Monte Carlo Board Evaluation
Simple way to generate a heuristic function. Often called “playouts”.
For position v, do the following N times:
- Play the game to the end, all players choose random moves.
- Return the average payoff
Estimates the strength of the board position by the average payoff to the nodes accessible to it.
Downside is the time cost to perform the N playouts per board position. Although you are not playing against a random play, it can be very useful
What is MCTS
Monte Carlo Tree Search
Elements of MCTS
Game tree is built, incrementally but asymmetrically.
For each iteration, a tree policy is used to find the most urgent node to expand, using a strategy which balances exploration and exploitation.
A simulation is run from the selected node using a default policy (often random choice of action)
Update the search tree according to the result.

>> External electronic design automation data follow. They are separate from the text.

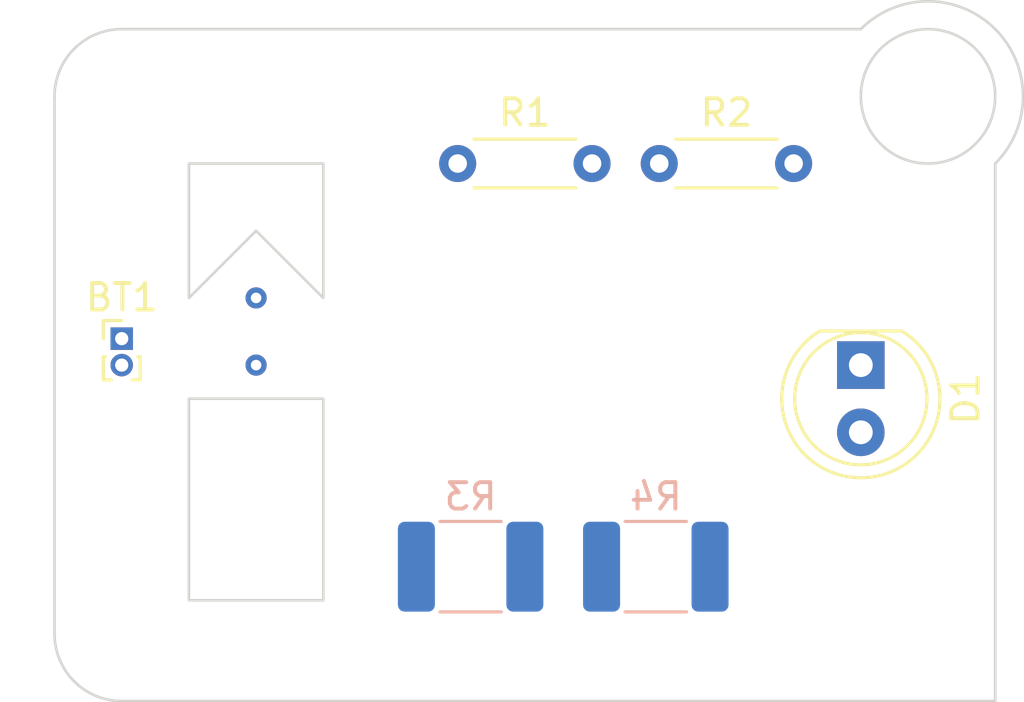
<source format=kicad_pcb>
(kicad_pcb (version 20221018) (generator pcbnew)

  (general
    (thickness 1.6)
  )

  (paper "A4")
  (layers
    (0 "F.Cu" signal)
    (31 "B.Cu" signal)
    (32 "B.Adhes" user "B.Adhesive")
    (33 "F.Adhes" user "F.Adhesive")
    (34 "B.Paste" user)
    (35 "F.Paste" user)
    (36 "B.SilkS" user "B.Silkscreen")
    (37 "F.SilkS" user "F.Silkscreen")
    (38 "B.Mask" user)
    (39 "F.Mask" user)
    (40 "Dwgs.User" user "User.Drawings")
    (41 "Cmts.User" user "User.Comments")
    (42 "Eco1.User" user "User.Eco1")
    (43 "Eco2.User" user "User.Eco2")
    (44 "Edge.Cuts" user)
    (45 "Margin" user)
    (46 "B.CrtYd" user "B.Courtyard")
    (47 "F.CrtYd" user "F.Courtyard")
    (48 "B.Fab" user)
    (49 "F.Fab" user)
    (50 "User.1" user)
    (51 "User.2" user)
    (52 "User.3" user)
    (53 "User.4" user)
    (54 "User.5" user)
    (55 "User.6" user)
    (56 "User.7" user)
    (57 "User.8" user)
    (58 "User.9" user)
  )

  (setup
    (pad_to_mask_clearance 0)
    (pcbplotparams
      (layerselection 0x00010fc_ffffffff)
      (plot_on_all_layers_selection 0x0000000_00000000)
      (disableapertmacros false)
      (usegerberextensions false)
      (usegerberattributes true)
      (usegerberadvancedattributes true)
      (creategerberjobfile true)
      (dashed_line_dash_ratio 12.000000)
      (dashed_line_gap_ratio 3.000000)
      (svgprecision 4)
      (plotframeref false)
      (viasonmask false)
      (mode 1)
      (useauxorigin false)
      (hpglpennumber 1)
      (hpglpenspeed 20)
      (hpglpendiameter 15.000000)
      (dxfpolygonmode true)
      (dxfimperialunits true)
      (dxfusepcbnewfont true)
      (psnegative false)
      (psa4output false)
      (plotreference true)
      (plotvalue true)
      (plotinvisibletext false)
      (sketchpadsonfab false)
      (subtractmaskfromsilk false)
      (outputformat 1)
      (mirror false)
      (drillshape 1)
      (scaleselection 1)
      (outputdirectory "")
    )
  )

  (net 0 "")
  (net 1 "Net-(D1-K)")
  (net 2 "Net-(D1-A)")
  (net 3 "Net-(BT1-+)")
  (net 4 "Net-(R1-Pad2)")
  (net 5 "Net-(BT1--)")
  (net 6 "Net-(R3-Pad2)")

  (footprint "Resistor_THT:R_Axial_DIN0204_L3.6mm_D1.6mm_P5.08mm_Horizontal" (layer "F.Cu") (at 124.46 66.04))

  (footprint "LED_THT:LED_D5.0mm" (layer "F.Cu") (at 132.08 73.66 -90))

  (footprint "Resistor_THT:R_Axial_DIN0204_L3.6mm_D1.6mm_P5.08mm_Horizontal" (layer "F.Cu") (at 116.84 66.04))

  (footprint "Connector_PinHeader_1.00mm:PinHeader_1x02_P1.00mm_Vertical" (layer "F.Cu") (at 104.14 72.66))

  (footprint "Capacitor_SMD:C_1812_4532Metric" (layer "B.Cu") (at 124.33 81.28 180))

  (footprint "Capacitor_SMD:C_1812_4532Metric" (layer "B.Cu") (at 117.33 81.28 180))

  (gr_line (start 101.6 63.5) (end 101.6 83.82)
    (stroke (width 0.1) (type default)) (layer "Edge.Cuts") (tstamp 03ecfae7-40af-4b85-9d1a-a7f403f5600c))
  (gr_rect (start 106.68 74.93) (end 111.76 82.55)
    (stroke (width 0.1) (type default)) (fill none) (layer "Edge.Cuts") (tstamp 23941696-887f-4049-8b42-3263bd5982b3))
  (gr_poly
    (pts
      (xy 106.68 71.12)
      (xy 109.22 68.58)
      (xy 111.76 71.12)
      (xy 111.76 66.04)
      (xy 106.68 66.04)
    )

    (stroke (width 0.1) (type solid)) (fill none) (layer "Edge.Cuts") (tstamp 29f654b3-4f8e-4d99-9df9-c5b622efc601))
  (gr_line (start 137.16 86.36) (end 137.16 66.04)
    (stroke (width 0.1) (type default)) (layer "Edge.Cuts") (tstamp 2d944e1a-b96e-4cc7-a6cf-de9785444eb7))
  (gr_line (start 104.14 86.36) (end 137.16 86.36)
    (stroke (width 0.1) (type default)) (layer "Edge.Cuts") (tstamp 3bc44030-5f1c-4d23-aa86-27f6c4bfabd9))
  (gr_arc (start 132.08 60.96) (mid 137.16 60.96) (end 137.16 66.04)
    (stroke (width 0.1) (type default)) (layer "Edge.Cuts") (tstamp 70b8a17b-7971-4b34-9817-0064a977ce79))
  (gr_arc (start 104.14 86.36) (mid 102.343949 85.616051) (end 101.6 83.82)
    (stroke (width 0.1) (type default)) (layer "Edge.Cuts") (tstamp 74934c11-5c2c-425d-b188-98fabf2029e4))
  (gr_line (start 132.08 60.96) (end 104.14 60.96)
    (stroke (width 0.1) (type default)) (layer "Edge.Cuts") (tstamp 77576911-6dfd-48fc-8124-511c79dace7e))
  (gr_circle (center 134.62 63.5) (end 134.62 66.04)
    (stroke (width 0.1) (type default)) (fill none) (layer "Edge.Cuts") (tstamp 8449b445-d856-441f-8dc6-46f75133cd6b))
  (gr_arc (start 101.6 63.5) (mid 102.343949 61.703949) (end 104.14 60.96)
    (stroke (width 0.1) (type default)) (layer "Edge.Cuts") (tstamp ade7cc73-3441-4563-a111-d28a68fa56cf))

  (via (at 109.22 73.66) (size 0.8) (drill 0.4) (layers "F.Cu" "B.Cu") (net 0) (tstamp 2003f7ea-8ace-4355-8044-36304fbff981))
  (via (at 109.22 71.12) (size 0.8) (drill 0.4) (layers "F.Cu" "B.Cu") (net 0) (tstamp ce53e45e-ba0a-4a91-9c66-e744b8d2f27c))

)

</source>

This updates the value of the selected node and all its ancestors.
Return the best child of the current root node
What are the four phases of MCTS?
Selection
- Starting at the root, child selection policy is recursively applied to traverse the game tree, looking for the most important expandable node. A node is expandable if it is non-terminal and has unvisited children
Expansion
- Increase the size of the current partial tree (typically by one node) by expanding nodes (e.g. visit and unvisited child)
Play-out (simulation)
Run a simulation from the added node by random self-play.
Back-up
The statistics of the added node(s) and its ancestors are updated
What is UCT?
Upper confidence trees is a preferred selection method
- An exploration strategy, like epsilon greedy
- Always chooses unselected children
- Between two children of the same parent with the same average value, chooses child selected less often.
- In the long run, children with lower true values will be chosen less often. The best child will be chosen exponentially more often.
In UCT what does each node store?
Two quantities:
Q(v) - the sum of all payoffs received (all playouts which passed through this node)
N(v) – a count of the number of times node visited
So Q(v) / N(v) is an estimate of the value of the node v
How does the explore term change in UCB?
Gets bigger when child is not explored but parent is;
Explore term gets smaller when child is explored
C determines exploration-exploitation trade-off (tuned experimentally)